→ **PROBLEM DESCRIPTION**
Pick every line from the data below that contains the string "lines" and copy it.

→ **THE DATA**
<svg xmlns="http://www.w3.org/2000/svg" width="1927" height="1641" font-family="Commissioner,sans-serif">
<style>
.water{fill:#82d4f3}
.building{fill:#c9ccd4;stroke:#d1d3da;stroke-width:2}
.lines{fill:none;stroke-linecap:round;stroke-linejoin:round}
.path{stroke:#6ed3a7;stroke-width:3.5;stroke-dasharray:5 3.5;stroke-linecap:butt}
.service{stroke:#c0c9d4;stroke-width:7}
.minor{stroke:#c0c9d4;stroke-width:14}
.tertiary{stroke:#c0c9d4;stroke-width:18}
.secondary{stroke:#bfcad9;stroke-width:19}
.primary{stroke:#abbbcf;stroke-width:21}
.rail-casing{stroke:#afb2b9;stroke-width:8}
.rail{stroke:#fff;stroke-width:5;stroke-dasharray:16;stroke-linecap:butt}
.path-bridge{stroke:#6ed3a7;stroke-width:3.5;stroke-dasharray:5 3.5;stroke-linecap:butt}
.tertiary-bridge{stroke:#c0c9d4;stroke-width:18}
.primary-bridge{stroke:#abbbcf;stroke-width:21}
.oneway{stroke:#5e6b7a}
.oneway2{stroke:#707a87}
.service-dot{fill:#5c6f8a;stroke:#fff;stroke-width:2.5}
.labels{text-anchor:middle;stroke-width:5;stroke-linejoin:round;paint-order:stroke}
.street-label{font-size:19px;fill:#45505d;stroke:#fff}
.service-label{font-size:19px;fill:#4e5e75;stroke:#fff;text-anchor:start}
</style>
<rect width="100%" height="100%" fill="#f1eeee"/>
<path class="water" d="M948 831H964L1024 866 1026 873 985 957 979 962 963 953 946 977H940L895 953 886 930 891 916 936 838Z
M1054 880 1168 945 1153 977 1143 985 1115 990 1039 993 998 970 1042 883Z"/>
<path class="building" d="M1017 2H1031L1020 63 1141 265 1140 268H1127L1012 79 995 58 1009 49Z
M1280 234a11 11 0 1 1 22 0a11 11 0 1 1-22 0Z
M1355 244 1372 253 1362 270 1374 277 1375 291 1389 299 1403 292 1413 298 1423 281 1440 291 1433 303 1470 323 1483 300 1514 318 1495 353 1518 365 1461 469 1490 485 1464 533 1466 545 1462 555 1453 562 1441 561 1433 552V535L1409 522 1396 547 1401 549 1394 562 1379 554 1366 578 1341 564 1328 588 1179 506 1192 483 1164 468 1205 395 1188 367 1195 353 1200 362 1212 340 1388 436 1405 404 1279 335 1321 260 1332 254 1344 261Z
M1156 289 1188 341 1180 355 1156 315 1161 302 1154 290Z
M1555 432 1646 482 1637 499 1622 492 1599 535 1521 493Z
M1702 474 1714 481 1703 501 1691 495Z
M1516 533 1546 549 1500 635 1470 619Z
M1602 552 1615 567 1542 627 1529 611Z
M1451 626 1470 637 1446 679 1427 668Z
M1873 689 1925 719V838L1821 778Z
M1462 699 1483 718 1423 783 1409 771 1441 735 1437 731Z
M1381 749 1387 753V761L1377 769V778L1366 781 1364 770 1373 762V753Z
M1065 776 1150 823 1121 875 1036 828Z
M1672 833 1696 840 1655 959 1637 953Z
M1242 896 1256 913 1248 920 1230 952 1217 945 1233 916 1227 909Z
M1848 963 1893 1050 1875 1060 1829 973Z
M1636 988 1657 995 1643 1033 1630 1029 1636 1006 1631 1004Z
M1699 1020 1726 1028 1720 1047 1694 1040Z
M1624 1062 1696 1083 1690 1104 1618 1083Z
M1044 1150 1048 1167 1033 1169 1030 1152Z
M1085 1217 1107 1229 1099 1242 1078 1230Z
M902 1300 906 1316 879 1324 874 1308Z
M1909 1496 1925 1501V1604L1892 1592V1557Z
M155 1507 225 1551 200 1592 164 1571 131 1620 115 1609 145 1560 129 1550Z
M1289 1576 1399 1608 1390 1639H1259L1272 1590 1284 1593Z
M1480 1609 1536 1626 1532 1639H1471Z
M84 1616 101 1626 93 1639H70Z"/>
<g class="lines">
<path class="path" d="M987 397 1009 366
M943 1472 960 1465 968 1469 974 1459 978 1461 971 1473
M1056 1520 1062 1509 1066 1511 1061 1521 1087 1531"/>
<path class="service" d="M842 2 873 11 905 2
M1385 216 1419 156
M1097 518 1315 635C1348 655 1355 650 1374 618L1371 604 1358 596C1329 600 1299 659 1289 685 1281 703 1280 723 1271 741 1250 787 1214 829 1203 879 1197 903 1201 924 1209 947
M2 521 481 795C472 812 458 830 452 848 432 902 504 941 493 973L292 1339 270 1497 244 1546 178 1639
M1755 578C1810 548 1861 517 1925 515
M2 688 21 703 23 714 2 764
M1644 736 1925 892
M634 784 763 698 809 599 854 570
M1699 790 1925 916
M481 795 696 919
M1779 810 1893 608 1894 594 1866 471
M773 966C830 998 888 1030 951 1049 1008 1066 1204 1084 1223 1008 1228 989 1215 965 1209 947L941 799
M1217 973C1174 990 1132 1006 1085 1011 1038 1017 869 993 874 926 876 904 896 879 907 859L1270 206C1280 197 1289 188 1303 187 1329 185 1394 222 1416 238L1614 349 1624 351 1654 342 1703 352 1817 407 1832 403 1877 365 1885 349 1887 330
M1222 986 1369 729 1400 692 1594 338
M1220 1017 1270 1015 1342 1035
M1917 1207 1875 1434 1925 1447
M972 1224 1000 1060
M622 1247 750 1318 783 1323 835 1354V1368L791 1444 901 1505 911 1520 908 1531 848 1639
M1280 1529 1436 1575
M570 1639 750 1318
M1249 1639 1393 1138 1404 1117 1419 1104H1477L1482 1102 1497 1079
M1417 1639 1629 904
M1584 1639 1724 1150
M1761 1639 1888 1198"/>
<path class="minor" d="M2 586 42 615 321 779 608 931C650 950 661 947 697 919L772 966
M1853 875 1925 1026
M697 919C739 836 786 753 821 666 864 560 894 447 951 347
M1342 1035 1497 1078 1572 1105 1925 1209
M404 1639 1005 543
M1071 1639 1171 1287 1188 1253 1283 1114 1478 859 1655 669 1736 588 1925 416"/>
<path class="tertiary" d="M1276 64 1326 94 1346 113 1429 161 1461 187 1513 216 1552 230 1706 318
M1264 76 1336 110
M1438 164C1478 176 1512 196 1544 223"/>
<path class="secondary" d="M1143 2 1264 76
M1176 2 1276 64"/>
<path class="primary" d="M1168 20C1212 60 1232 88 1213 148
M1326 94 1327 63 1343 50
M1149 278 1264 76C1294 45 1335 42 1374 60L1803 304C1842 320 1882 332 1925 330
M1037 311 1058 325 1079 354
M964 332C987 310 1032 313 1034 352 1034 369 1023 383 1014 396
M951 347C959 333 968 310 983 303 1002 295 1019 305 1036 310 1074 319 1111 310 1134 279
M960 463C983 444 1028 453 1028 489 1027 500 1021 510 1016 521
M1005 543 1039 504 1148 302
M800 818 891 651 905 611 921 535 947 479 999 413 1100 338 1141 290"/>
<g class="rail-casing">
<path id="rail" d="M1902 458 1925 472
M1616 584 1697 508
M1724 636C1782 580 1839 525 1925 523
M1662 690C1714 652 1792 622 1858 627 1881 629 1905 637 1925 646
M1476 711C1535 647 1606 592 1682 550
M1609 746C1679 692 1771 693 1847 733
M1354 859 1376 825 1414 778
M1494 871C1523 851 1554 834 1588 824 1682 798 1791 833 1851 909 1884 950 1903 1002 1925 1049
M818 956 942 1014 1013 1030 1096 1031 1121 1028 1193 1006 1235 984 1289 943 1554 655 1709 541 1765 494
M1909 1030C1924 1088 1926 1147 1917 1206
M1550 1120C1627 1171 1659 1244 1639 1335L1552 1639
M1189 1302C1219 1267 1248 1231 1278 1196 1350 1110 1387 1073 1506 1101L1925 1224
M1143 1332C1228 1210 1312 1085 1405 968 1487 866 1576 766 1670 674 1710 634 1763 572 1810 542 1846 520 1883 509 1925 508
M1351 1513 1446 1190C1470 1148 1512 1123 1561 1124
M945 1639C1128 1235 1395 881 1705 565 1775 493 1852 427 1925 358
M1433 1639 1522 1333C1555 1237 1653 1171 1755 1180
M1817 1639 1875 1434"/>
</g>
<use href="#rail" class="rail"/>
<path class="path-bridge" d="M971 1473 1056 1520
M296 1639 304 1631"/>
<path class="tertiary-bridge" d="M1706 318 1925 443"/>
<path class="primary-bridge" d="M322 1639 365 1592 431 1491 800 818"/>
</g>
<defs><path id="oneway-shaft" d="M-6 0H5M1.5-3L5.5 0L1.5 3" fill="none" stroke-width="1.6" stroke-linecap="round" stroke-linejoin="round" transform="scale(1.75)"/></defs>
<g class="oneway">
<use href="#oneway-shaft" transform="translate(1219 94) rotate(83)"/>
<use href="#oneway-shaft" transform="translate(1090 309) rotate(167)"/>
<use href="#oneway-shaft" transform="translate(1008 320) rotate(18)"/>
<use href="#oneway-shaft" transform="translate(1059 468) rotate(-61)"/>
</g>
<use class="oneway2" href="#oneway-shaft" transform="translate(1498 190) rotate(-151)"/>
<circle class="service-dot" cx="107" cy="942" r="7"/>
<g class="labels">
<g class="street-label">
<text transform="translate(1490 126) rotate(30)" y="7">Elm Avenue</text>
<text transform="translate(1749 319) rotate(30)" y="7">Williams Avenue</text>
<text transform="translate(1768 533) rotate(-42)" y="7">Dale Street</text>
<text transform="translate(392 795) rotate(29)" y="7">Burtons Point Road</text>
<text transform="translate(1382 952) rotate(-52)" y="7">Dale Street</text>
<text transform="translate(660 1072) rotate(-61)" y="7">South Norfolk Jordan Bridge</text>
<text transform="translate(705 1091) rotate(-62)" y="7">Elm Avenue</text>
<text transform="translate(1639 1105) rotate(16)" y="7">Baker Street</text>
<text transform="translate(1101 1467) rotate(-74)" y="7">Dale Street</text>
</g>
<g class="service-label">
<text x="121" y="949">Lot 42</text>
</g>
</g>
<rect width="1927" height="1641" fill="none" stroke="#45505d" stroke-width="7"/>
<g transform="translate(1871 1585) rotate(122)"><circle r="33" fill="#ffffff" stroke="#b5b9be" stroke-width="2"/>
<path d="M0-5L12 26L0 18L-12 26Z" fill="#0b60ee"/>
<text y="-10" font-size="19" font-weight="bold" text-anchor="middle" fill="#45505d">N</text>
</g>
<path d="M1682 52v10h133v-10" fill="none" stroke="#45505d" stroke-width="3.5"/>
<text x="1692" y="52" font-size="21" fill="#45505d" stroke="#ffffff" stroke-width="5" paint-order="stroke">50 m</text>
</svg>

→ **ANSWER BOX**
.lines{fill:none;stroke-linecap:round;stroke-linejoin:round}
<g class="lines">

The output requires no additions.